Der wichtigste politische Kampf um die Biodiversität im Haushalt wird in der Gemeinsamen Agrarpolitik (GAP) ausgetragen, wo über 70 % der biodiversitätsbezogenen Ausgaben anfallen. Insgesamt entfallen auf die GAP 53,0 Milliarden Euro. Um die im MFR vereinbarte Biodiversitäts-Ausgabenquote von 10 % bis 2026 zu erreichen, müssen wir alles daran setzen, um eine ökologische Reform der GAP zu realisieren, sonst werden die Ausgabenquoten kaum zu erfüllen sein.

Die nächsten Verfahrensschritte für den Haushalt sind klar: Zuerst beschließt der Rat seinen Standpunkt zum Haushalt und dann entscheidet das Europäische Parlament über seine Stellungnahme dazu. Anschließend beginnen in der Regel im Spätherbst 2021 die Vermittlungsverhandlungen, um einen Kompromiss zwischen dem Europäischen Parlament und dem Rat zu erreichen, der dann von den beiden Gesetzgebern genehmigt wird.

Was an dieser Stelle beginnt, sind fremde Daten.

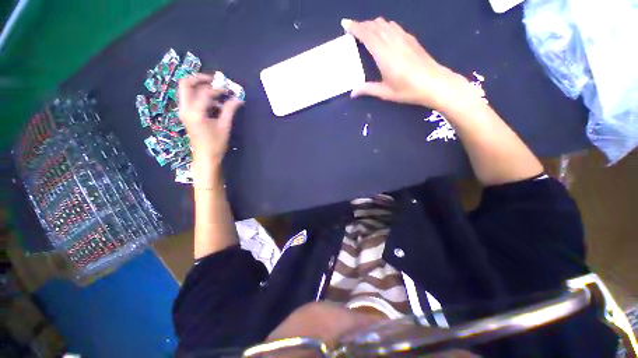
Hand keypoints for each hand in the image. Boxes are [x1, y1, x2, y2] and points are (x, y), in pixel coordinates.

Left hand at [178, 73, 242, 169]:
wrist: (205, 157)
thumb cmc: (216, 144)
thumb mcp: (224, 126)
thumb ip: (229, 110)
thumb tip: (238, 99)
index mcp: (194, 112)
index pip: (205, 93)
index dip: (219, 90)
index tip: (230, 91)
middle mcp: (185, 108)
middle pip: (186, 84)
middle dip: (200, 79)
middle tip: (215, 80)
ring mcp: (183, 111)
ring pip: (187, 90)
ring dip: (201, 87)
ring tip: (217, 93)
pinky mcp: (186, 115)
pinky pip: (190, 99)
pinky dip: (201, 96)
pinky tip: (214, 103)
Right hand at [342, 18, 464, 108]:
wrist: (434, 83)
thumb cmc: (407, 89)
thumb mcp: (385, 92)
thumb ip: (368, 89)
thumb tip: (353, 93)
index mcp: (383, 53)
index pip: (366, 34)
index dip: (355, 27)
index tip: (345, 23)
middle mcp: (392, 41)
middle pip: (374, 26)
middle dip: (362, 25)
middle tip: (353, 29)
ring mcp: (403, 38)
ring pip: (385, 24)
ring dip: (373, 24)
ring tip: (366, 29)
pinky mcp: (410, 39)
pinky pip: (394, 26)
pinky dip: (385, 26)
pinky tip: (384, 31)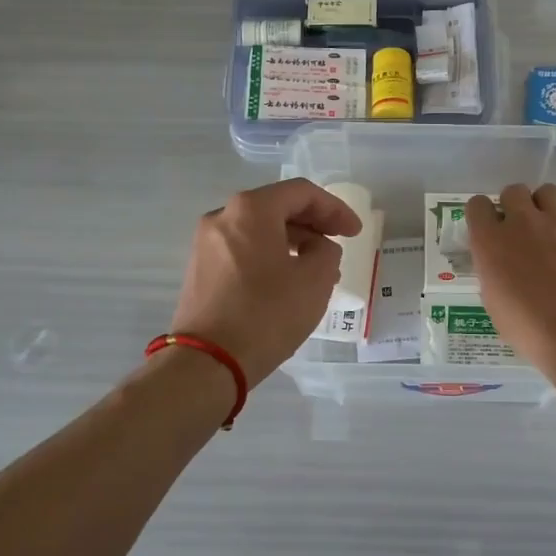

In diesen Verhandlungen werden wir Grüne sehr entschlossen dafür kämpfen, dass der endgültige EU-Haushalt 2022 die hohen Standards der Klimaziele erfüllt und die sozial-ökologische Transformation unterstützt.

Hinweis: Dieser Artikel ist am 11. Juni in englischer Sprache bei New Europe erschienen.